Die „Meyer Werft“ will hunderte, wenn nicht tausend Stellen abbauen. Im Streit um die Zukunft der Werft sollte die Belegschaft selbst zwischen zwei Übeln abstimmen. Die Gewerkschaft hält das Vorgehen der Werft für rechtswidrig.

Die Meyer Werft GmbH & Co. KG in Papenburg hatte den Mitarbeiter:innen zwei Optionen zur Abstimmung gegeben: Entweder 660 Stellen würden abgebaut oder mehr als 1.100 Arbeitsplätze. 93 Prozent der Arbeiter:innen stimmten für die Variante ab, bei der „nur“ 660 Stellen gestrichen würden. Diese der beiden Varianten, die die Geschäftsführung entworfen hatte, bedeutet für alle bleibenden Arbeiter:innen mindesten 200 unbezahlte Überstunden jährlich.

Gewerkschaft übergangen

Sowohl Betriebsrat als auch die Gewerkschaft IG Metall fechten dieses Vorgehen an. Ihrerseits hatte es den Vorschlag gegeben, die Stammbelegschaft zu erhalten und Werksvertrag-Beschäftigte an der Werft zu reduzieren.
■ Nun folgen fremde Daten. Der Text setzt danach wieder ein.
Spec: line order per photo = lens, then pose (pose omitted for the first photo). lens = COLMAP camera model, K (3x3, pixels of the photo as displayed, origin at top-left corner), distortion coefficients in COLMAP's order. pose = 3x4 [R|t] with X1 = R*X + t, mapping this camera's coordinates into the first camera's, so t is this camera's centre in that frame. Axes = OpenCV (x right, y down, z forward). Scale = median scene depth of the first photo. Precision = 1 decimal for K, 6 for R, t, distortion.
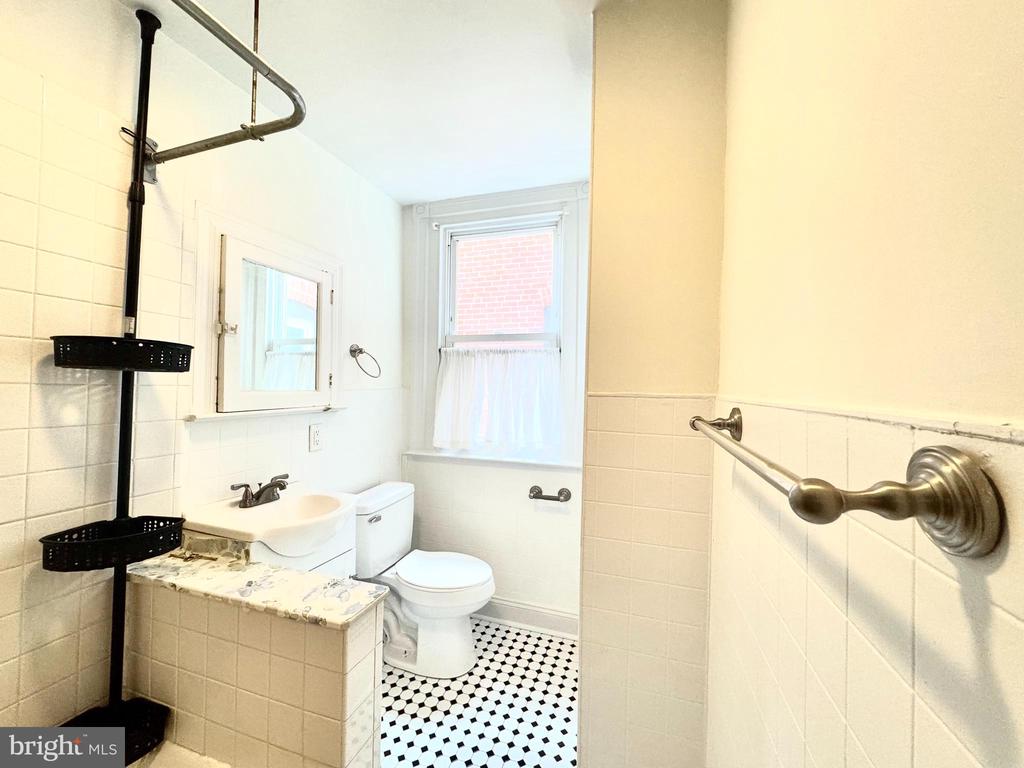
lens RADIAL K [[410.0, 0, 511.3], [0, 410.0, 381.7], [0, 0, 1]] dist [-0.004168, 0.000273]
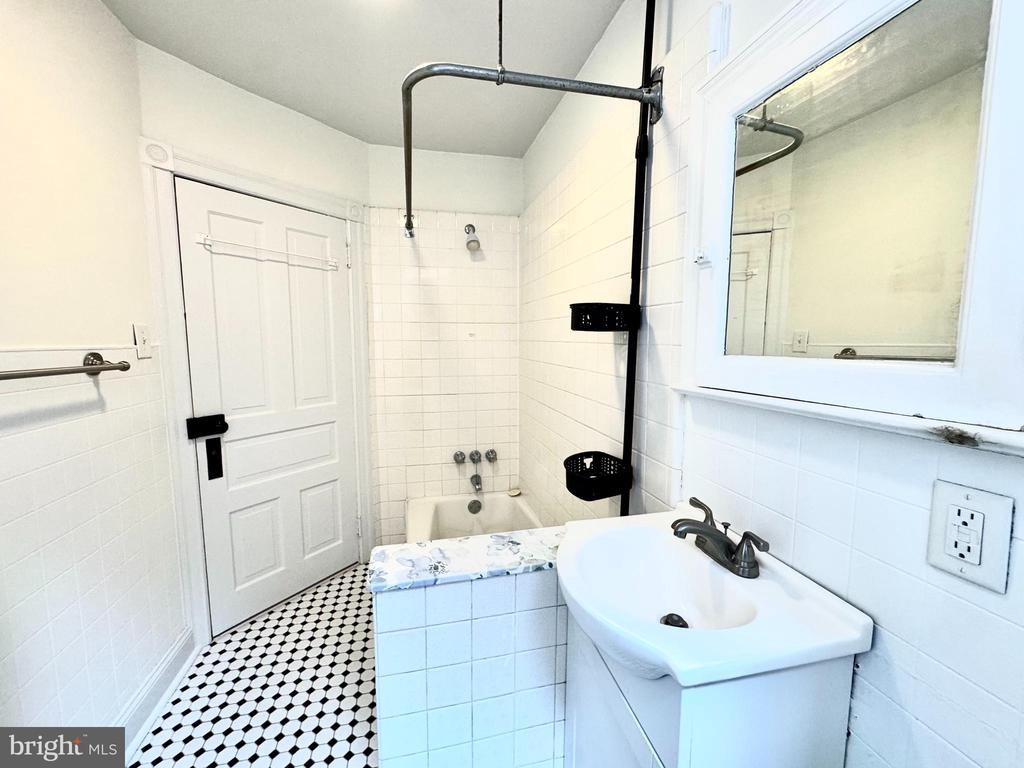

Die Unternehmensführung erklärte alle Verhandlungen für gescheitert, die Arbeiter:innenvertretung sähe nicht die wirtschaftliche Not des Unternehmens.

Während die Gewerkschaft bislang weiterhin zu Verhandlungen bereit ist, ruft der Betriebsrat nun eine Betriebsversammlung ein. Das Unternehmen habe mit der Abstimmung „den Weg der Demokratie verlassen“, so Betriebsratsvorsitzender Bloem.